• **Directions**:
Search the material below for "kiralama" and copy every line where it occurs.

• **Extracted records**:
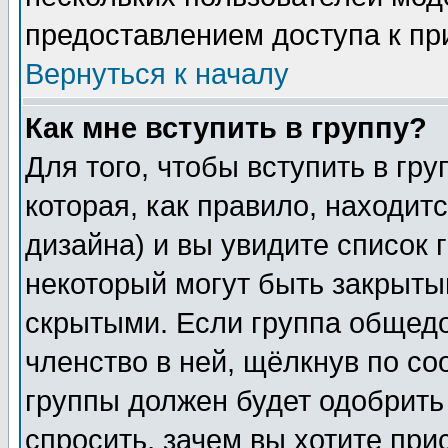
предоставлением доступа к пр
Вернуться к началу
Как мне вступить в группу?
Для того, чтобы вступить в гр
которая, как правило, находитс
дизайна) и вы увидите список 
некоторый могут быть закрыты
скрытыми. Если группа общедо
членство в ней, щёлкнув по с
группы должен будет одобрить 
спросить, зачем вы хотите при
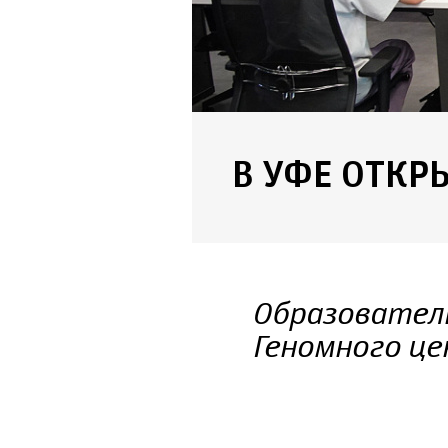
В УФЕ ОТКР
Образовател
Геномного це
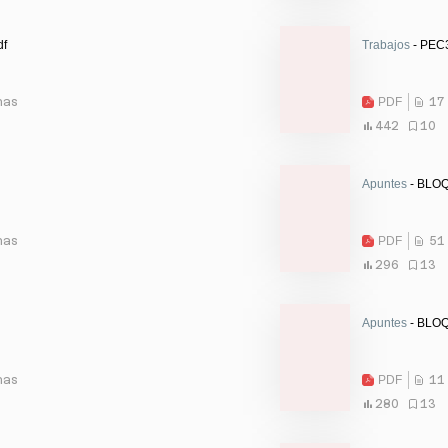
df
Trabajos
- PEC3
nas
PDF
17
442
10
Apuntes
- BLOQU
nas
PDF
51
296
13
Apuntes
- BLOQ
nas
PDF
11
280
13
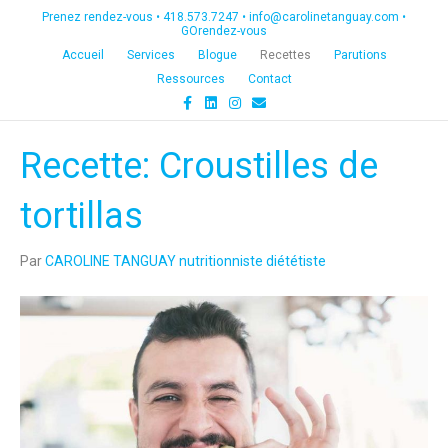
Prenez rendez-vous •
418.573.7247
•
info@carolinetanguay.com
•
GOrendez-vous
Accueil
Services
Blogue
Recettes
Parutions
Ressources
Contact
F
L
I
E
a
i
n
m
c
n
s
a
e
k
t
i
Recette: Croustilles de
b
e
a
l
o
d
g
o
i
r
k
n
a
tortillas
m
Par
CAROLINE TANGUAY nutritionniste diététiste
==
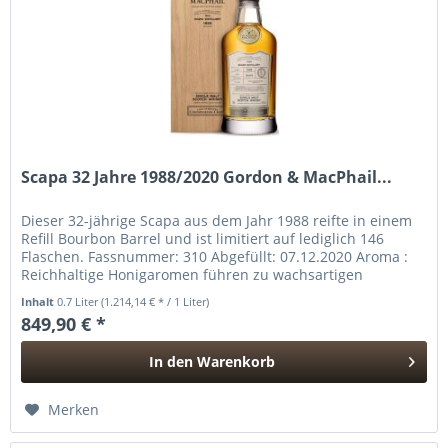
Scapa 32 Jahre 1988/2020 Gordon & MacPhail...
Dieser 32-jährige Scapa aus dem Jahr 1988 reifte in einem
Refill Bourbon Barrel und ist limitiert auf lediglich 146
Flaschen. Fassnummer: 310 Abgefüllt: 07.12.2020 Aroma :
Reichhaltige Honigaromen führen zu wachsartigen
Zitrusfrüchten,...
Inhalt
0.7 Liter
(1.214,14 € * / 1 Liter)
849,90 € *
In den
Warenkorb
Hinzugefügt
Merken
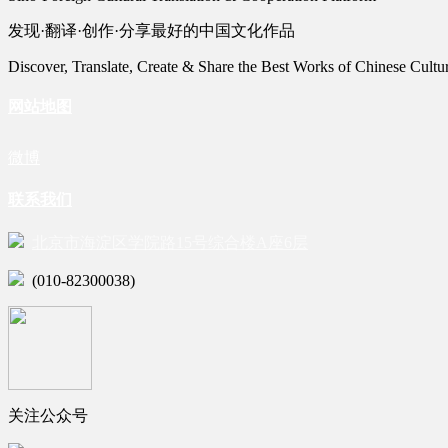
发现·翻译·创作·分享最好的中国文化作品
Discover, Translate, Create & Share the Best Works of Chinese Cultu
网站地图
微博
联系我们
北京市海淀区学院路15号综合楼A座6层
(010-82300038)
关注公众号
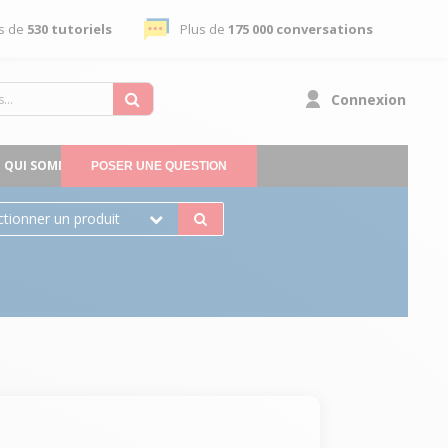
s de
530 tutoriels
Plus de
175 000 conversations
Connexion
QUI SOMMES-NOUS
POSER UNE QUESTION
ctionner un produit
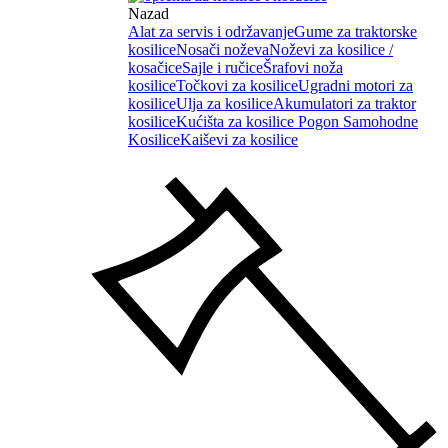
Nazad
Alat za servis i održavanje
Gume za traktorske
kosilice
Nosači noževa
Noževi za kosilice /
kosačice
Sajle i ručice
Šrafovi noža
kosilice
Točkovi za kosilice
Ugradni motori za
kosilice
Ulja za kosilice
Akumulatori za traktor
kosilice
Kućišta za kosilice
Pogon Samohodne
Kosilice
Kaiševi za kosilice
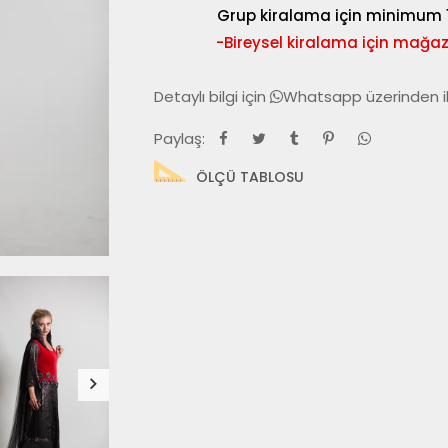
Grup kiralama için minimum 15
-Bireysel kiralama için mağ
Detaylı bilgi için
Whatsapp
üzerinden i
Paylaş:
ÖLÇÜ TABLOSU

• **Answer to this exercise**:
Grup kiralama için minimum 15
-Bireysel kiralama için mağ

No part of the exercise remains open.